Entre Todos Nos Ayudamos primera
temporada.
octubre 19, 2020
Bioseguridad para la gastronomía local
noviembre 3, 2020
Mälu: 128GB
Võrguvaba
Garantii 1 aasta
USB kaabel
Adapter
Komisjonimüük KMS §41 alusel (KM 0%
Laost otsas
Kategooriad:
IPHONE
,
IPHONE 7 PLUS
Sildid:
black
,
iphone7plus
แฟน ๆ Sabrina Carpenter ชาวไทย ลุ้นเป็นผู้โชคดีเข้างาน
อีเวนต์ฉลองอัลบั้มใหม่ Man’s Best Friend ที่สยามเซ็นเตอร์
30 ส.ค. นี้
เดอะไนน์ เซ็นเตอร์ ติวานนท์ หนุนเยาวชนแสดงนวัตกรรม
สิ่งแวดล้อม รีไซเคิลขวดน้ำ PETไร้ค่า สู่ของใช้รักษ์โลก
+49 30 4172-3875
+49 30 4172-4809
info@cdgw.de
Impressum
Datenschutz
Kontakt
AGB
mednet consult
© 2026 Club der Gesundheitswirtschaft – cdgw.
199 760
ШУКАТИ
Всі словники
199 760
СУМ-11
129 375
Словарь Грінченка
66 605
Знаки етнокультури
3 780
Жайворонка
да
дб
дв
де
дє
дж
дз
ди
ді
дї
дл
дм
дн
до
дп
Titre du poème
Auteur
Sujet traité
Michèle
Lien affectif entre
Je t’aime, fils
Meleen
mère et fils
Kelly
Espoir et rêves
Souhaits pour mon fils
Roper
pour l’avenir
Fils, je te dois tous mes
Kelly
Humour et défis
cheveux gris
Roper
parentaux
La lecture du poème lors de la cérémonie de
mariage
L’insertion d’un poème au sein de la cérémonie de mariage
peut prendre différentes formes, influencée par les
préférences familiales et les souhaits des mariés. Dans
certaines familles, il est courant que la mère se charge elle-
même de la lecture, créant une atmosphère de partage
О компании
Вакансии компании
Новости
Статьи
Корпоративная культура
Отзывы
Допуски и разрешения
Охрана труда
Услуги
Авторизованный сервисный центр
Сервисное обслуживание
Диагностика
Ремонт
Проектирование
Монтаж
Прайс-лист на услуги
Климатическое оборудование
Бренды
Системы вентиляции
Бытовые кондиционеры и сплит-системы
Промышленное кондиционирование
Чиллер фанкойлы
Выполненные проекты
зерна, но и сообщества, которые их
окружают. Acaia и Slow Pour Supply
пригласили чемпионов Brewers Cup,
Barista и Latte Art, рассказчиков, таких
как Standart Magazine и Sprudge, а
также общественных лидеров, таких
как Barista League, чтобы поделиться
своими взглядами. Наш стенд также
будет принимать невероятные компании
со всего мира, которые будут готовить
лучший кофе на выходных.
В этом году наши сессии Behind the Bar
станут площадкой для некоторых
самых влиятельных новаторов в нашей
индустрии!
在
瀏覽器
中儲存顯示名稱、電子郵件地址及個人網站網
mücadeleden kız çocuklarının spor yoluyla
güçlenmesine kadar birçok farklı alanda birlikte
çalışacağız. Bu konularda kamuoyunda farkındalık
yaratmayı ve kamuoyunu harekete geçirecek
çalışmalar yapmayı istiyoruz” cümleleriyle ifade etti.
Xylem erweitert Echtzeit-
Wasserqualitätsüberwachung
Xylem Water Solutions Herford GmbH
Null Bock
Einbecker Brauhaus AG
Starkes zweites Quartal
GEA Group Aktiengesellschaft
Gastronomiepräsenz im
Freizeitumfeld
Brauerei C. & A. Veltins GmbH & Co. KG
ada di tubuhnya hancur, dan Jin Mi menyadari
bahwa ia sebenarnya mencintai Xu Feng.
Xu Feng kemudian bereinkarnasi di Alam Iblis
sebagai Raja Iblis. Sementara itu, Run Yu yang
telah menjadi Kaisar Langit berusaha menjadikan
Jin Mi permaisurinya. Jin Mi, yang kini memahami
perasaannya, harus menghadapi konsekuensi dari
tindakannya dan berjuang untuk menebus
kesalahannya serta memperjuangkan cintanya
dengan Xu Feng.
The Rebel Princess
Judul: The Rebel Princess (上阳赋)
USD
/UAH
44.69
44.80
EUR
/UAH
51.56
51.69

======

» YOUR ASSIGNMENT: Return word for word the lines above from the line with "pour l’avenir" to the line with "中儲存顯示名稱、電子郵件地址及個人網站網", including both and leaving out all others.

» SOLUTION TO THE PROBLEM:
pour l’avenir
Fils, je te dois tous mes
Kelly
Humour et défis
cheveux gris
Roper
parentaux
La lecture du poème lors de la cérémonie de
mariage
L’insertion d’un poème au sein de la cérémonie de mariage
peut prendre différentes formes, influencée par les
préférences familiales et les souhaits des mariés. Dans
certaines familles, il est courant que la mère se charge elle-
même de la lecture, créant une atmosphère de partage
О компании
Вакансии компании
Новости
Статьи
Корпоративная культура
Отзывы
Допуски и разрешения
Охрана труда
Услуги
Авторизованный сервисный центр
Сервисное обслуживание
Диагностика
Ремонт
Проектирование
Монтаж
Прайс-лист на услуги
Климатическое оборудование
Бренды
Системы вентиляции
Бытовые кондиционеры и сплит-системы
Промышленное кондиционирование
Чиллер фанкойлы
Выполненные проекты
зерна, но и сообщества, которые их
окружают. Acaia и Slow Pour Supply
пригласили чемпионов Brewers Cup,
Barista и Latte Art, рассказчиков, таких
как Standart Magazine и Sprudge, а
также общественных лидеров, таких
как Barista League, чтобы поделиться
своими взглядами. Наш стенд также
будет принимать невероятные компании
со всего мира, которые будут готовить
лучший кофе на выходных.
В этом году наши сессии Behind the Bar
станут площадкой для некоторых
самых влиятельных новаторов в нашей
индустрии!
在
瀏覽器
中儲存顯示名稱、電子郵件地址及個人網站網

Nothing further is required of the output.